BEGIN The data
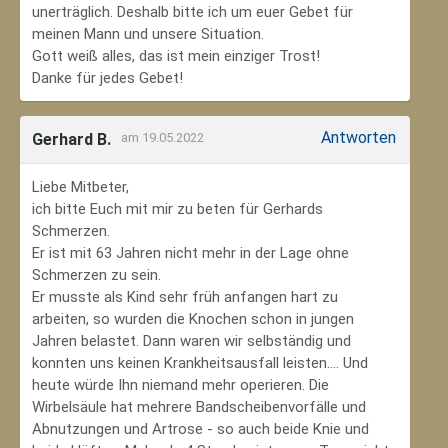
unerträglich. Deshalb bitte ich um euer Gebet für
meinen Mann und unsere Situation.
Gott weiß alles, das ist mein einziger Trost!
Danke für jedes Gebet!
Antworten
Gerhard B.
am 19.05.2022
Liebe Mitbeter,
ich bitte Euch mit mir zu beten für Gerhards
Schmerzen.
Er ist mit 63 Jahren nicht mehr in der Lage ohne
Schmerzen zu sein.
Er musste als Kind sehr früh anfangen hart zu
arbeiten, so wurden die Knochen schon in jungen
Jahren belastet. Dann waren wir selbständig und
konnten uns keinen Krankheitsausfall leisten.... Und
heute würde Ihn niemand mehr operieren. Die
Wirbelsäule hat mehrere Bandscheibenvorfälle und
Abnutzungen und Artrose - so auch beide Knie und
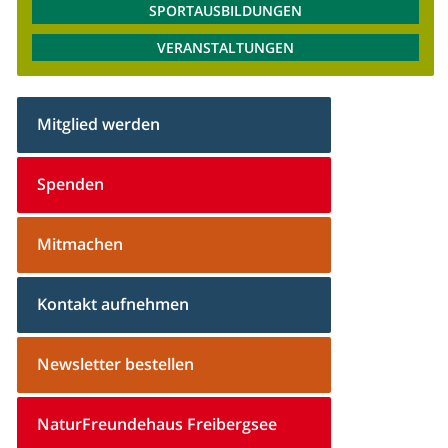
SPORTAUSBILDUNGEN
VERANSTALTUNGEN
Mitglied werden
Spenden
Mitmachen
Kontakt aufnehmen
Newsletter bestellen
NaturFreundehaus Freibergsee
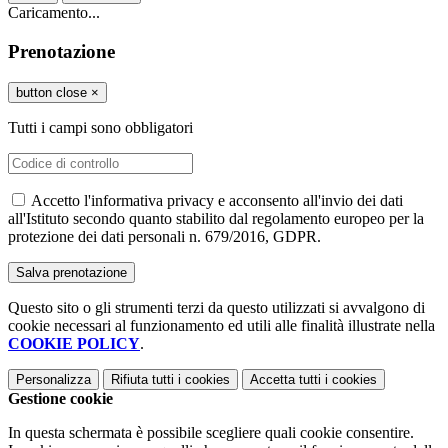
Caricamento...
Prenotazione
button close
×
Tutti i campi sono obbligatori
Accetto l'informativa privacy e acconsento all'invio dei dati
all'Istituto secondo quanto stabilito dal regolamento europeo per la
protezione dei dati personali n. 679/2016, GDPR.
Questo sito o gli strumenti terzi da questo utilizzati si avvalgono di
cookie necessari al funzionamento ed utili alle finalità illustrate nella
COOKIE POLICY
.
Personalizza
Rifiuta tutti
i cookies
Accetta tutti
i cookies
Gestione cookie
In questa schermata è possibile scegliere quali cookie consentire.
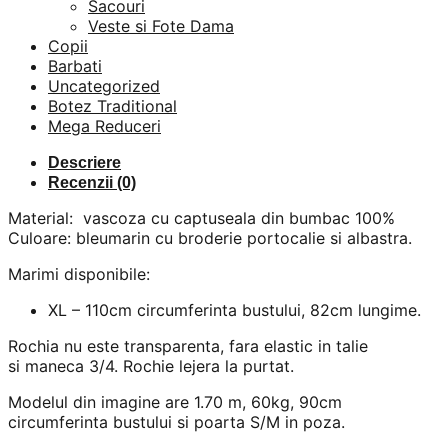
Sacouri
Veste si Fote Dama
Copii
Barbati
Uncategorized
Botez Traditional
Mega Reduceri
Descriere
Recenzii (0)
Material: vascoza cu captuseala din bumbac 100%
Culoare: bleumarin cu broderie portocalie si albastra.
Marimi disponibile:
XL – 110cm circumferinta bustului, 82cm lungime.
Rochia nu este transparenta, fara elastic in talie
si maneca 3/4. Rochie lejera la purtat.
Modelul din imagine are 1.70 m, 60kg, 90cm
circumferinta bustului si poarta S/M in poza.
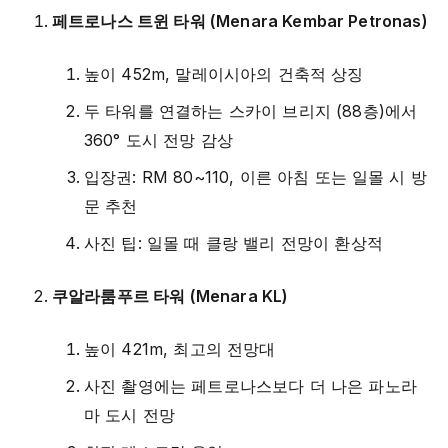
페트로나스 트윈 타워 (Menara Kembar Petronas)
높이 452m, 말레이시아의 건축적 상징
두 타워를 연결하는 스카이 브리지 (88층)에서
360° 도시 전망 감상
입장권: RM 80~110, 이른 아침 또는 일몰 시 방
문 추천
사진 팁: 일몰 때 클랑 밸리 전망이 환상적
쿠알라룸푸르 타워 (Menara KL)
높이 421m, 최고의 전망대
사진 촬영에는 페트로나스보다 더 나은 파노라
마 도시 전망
END The data
Instructions to follow
When a line in the listing includes the word "Jahren", report that line in full.

Exercise solution
Er ist mit 63 Jahren nicht mehr in der Lage ohne
Jahren belastet. Dann waren wir selbständig und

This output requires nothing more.